Title: Robot Depot
Author: Russell F. Moran
Genre: Sci-Fi
Pages: 202
Rating: 1.5 of 5
I seldom accept requests to review self-published books because of their tendency to be lacking in quality (professional editors and publishers’ rejection letters exist for a reason!). However, the premise to this one (ISIS must be stopped from using consumer-grade robots to deliver bombs) sounded interesting enough that I decided to risk it…that risk did not pay off.
Stylistically this was amateurish. The dialogue was stilted and little more than over-explained info-dumping. The narration switched erratically between first and third person. Most of the characters were so flat as to be virtually indistinguishable.
The actual plot of the story involving ISIS didn’t really begin until almost halfway through the book. The first 88 pages was a little setting and lots of meandering regarding current and near-future breakthroughs in robotics & AI technology and their implications for economics, politics, ethics, etc. Most of the plot threads in this first half became completely inconsequential or remained unresolved once the actual story started.
The actual story lacked believability. Like most people who were alive in 2001, I remember the national fear, anger, and bravado that followed the 9/11 attacks. I sense very little of that here even though the attacks are of a similar magnitude. Our plot is mostly about the CEO of Robot Depot sitting around with his lawyers, PR people, and the FBI and discussing how to save his company (and stop further attacks, of course). There is little sense of a nation in crisis outside the boardroom, and it just doesn’t ring true. Then, in the last few chapters this becomes a completely different style of book and it all ends in sadistic vigilante “justice” to which the government turns a blind eye.

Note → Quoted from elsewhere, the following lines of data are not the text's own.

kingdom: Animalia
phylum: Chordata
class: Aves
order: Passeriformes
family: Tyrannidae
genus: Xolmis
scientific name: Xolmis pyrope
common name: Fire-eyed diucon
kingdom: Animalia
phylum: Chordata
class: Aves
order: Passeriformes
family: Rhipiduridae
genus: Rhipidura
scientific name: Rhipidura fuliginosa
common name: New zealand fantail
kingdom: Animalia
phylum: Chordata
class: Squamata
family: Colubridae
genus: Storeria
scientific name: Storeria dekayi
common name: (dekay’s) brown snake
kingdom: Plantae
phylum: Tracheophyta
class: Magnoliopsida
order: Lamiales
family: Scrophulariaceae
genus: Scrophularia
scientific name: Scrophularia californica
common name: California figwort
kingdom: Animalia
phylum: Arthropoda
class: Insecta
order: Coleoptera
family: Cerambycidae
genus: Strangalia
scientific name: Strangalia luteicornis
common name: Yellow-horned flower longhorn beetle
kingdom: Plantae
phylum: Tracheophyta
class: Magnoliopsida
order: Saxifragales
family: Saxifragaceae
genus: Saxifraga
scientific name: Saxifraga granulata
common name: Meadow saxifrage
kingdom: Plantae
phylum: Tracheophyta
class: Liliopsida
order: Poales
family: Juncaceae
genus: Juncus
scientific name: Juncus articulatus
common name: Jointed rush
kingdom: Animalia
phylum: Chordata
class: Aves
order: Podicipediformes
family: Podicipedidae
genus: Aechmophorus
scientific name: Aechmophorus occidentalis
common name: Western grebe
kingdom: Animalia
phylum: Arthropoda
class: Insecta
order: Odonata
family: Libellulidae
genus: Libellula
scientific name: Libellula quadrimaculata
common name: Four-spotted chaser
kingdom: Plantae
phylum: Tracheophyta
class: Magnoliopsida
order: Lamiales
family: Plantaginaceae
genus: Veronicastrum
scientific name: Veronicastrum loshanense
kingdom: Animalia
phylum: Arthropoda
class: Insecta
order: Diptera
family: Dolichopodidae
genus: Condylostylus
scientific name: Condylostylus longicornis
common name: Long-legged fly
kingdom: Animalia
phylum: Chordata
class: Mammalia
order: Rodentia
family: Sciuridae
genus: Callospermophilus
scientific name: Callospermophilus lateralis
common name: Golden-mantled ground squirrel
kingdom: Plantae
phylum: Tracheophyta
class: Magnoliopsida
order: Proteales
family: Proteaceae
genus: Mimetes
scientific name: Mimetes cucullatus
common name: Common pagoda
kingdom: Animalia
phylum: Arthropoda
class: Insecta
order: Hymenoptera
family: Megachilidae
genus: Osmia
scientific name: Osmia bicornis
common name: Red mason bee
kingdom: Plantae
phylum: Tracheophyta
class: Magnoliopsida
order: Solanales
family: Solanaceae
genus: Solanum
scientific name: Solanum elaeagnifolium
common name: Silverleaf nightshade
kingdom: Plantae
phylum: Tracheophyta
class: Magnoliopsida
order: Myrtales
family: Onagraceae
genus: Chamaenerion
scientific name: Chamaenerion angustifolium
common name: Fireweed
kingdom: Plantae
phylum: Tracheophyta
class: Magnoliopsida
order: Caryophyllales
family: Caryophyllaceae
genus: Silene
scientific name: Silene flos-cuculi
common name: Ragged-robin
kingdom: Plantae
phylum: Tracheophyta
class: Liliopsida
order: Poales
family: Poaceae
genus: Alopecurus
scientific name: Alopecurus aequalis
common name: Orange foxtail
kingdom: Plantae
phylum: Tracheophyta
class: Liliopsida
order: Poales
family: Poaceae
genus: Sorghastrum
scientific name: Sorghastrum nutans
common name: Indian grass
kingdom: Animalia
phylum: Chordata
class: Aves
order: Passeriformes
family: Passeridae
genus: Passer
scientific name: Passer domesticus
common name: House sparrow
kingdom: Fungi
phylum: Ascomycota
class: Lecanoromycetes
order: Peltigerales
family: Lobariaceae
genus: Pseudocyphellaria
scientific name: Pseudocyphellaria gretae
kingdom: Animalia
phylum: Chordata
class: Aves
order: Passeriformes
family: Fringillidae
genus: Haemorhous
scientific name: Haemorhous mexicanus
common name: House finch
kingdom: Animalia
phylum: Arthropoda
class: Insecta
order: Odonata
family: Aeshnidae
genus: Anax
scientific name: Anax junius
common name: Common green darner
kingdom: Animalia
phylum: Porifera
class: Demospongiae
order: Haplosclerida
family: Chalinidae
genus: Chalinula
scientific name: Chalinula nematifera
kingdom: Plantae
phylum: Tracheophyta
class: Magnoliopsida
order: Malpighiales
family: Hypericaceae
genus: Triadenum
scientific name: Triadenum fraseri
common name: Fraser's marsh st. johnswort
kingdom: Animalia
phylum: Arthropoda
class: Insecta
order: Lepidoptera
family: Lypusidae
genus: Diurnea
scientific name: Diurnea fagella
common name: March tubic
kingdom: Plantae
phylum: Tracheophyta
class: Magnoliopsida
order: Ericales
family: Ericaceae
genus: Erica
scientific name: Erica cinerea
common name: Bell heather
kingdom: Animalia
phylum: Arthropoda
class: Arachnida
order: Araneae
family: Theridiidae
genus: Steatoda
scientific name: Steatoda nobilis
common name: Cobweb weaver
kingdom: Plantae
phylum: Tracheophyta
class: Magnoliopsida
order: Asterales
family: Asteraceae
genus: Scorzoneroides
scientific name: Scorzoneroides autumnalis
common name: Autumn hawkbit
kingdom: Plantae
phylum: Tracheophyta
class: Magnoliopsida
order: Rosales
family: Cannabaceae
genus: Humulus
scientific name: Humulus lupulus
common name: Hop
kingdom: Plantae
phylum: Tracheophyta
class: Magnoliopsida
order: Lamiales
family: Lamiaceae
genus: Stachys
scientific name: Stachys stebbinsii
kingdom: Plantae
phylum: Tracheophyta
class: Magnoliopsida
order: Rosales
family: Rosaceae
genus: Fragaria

If that’s not enough, the author’s Trumpian political opinions drive the book’s main conflicts. I’m not a fan of politically preachy books in general whatever the politics, and this one was particularly cringey. Just look at the cast of characters –
- Good guys: our billionaire CEO and his potty-mouthed wife (both veterans), his lawyers and PR people, a couple Arabs who we are clearly informed are definitely not Muslims, and students who beat down violently protesting “lefties” and “academics” and thus provide “a win for Western civilization.”
- Bad guys: “Academics,” left-wing protestors (most of whom “don’t even know what they’re protesting”), ISIS, “Islamic culture and the ‘Religion of Peace'”
In summary (since I’ve already gone on way too long), I seldom give a book fewer than 2 stars, but this one is so lacking in style and plot that it richly deserves 1.5 (the extra .5 is because some of the economic and ethical questions raised in meandering bits were somewhat interesting).